While false positives are probably the first thing to come to mind when considering cross-reactivity, false negatives can also be a problem. With immunoassay drug screens we actually want an assay that can detect multiple drugs within the same class (for example, we want an opiate screen that can detect many different opiates, and we'd want many different benzodiazepines to be picked up by our benzodiazepine screen). If cross-reactivity within a drug class is too low, it can be a problem. In the screening of certain classes of drugs, each drug in that class will display varying degrees of cross-reactivity. For example, an amphetamine screen with a cutoff of 300 ng/mL may show high binding for amphetamine but much less for methamphetamine. And the cross-reactivity for MDMA, MDA, and MDEA will likely be very low compared to amphetamine. Let’s suppose amphetamine is present in a urine specimen at 325 ng/mL and MDMA is present at 975 ng/ml. Let's also presume that the cross-reactivity of MDMA in this particular immunoassay is 10 times less than that of amphetamine (which is not atypical). In this example then, the result would show that amphetamine is above the normal positive cutoff but MDMA would be below the cutoff (negative). So this assay would be a good one for detecting amphetamine but would not reliably pick up MDMA, even when present at a concentration of 975 ng/mL.

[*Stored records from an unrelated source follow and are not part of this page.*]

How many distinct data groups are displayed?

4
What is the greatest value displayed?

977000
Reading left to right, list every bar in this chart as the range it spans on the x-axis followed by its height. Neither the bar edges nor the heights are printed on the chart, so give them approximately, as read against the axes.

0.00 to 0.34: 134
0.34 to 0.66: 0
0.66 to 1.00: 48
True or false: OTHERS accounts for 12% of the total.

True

Immunoassays for opiates are another example where varying levels of cross-reactivity represent a challenge.

Morphine and codeine elicit a strong response for most opiate immunoassays, but there is lower sensitivity for semisynthetic opioids such as hydrocodone, hydromorphone, oxycodone, oxymorphone, heroin, and buprenorphine. Because of this cross-reactivity pattern, a negative result does not necessarily mean an opiate was not used. And synthetic opioids such as fentanyl and methadone may not be detected at all, even when present in very high concentrations. For this reason, specific immunoassays for some of these compounds have been developed. In the screening of opiate class drugs, there are separate assays for methadone, fentanyl, oxycodone/oxymorphone, tramadol, buprenorphine, and others. Below is a list of other drugs (some from entirely different drugs classes) that can interfere with some immunoassays.

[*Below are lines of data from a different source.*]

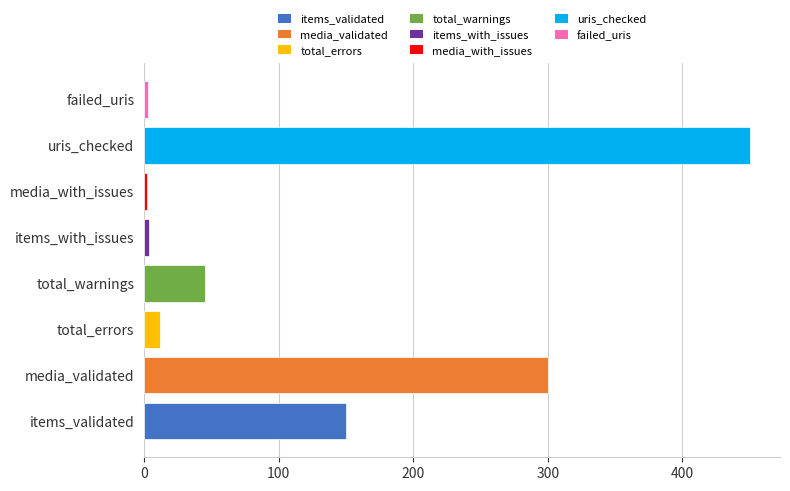

Approximately how many times larger is the value at media_validated compared to items_validated?

2.0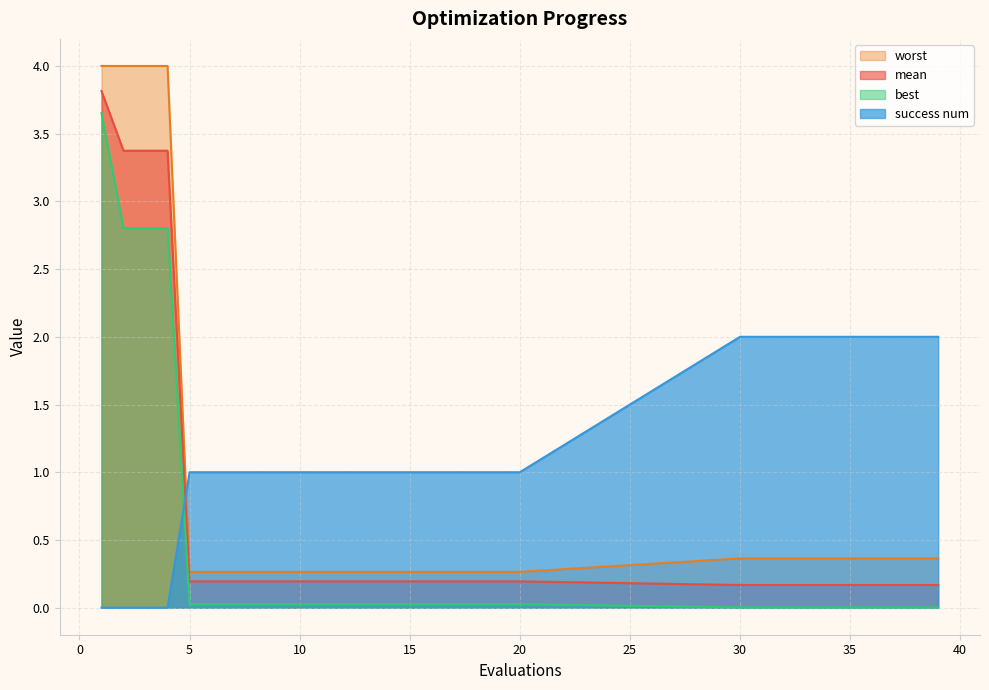

Which series has the largest range (max minus min)?

worst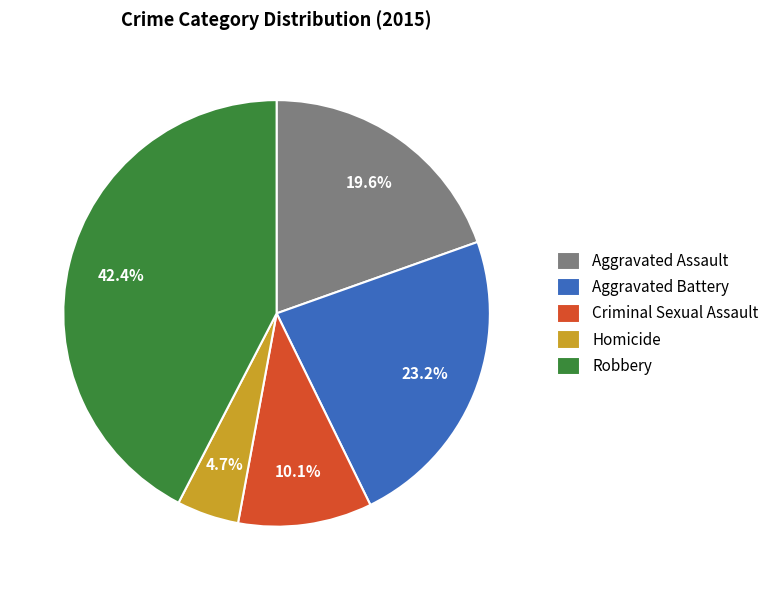

How many segments does this pie chart have?

5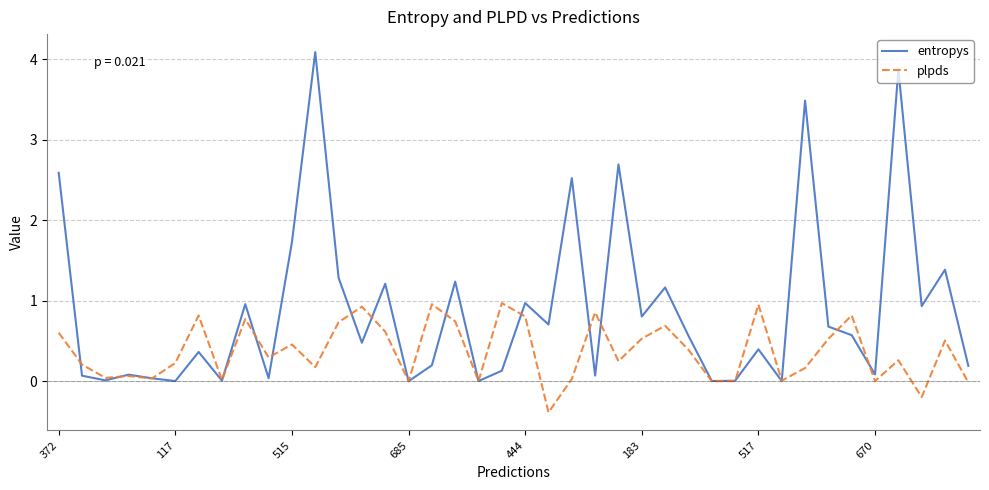

Which series has the largest range (max minus min)?

entropys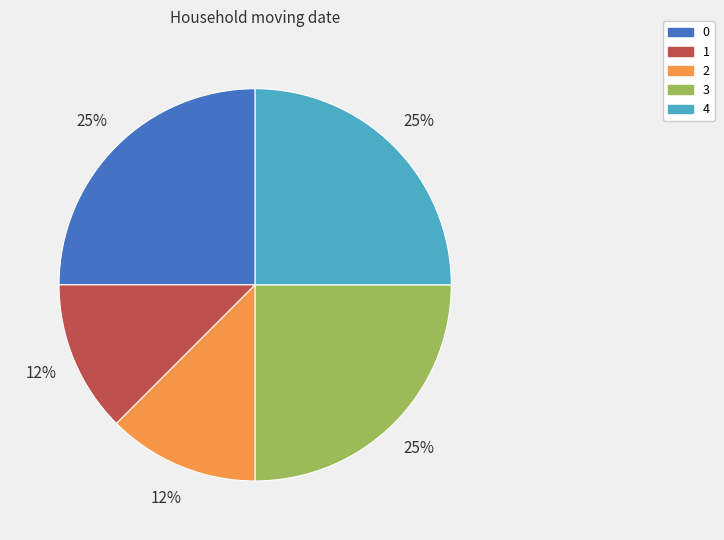

What percentage is the 4 slice, to the nearest percent?

25%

Examples of cross-reacting compounds for certain immunoassay classes of drugs:
  • Opiates - Quinolone antibiotics (eg, levofloxacin, ofloxacin), levorphanol, naloxone
  • Fentanyl - Trazodone
  • Phencyclidine - Venlafaxine, dextromethorphan
  • Methadone - Quetiapine
  • THC- Antiretroviral efavirenz, proton pump inhibitors (eg, pantoprazole)
  • Amphetamine - Diet pills, promethazine, l-methamphetamine, phenmetrazine, selegilene
Different assays will often have different cross-reactivities based on the detection antibodies being used.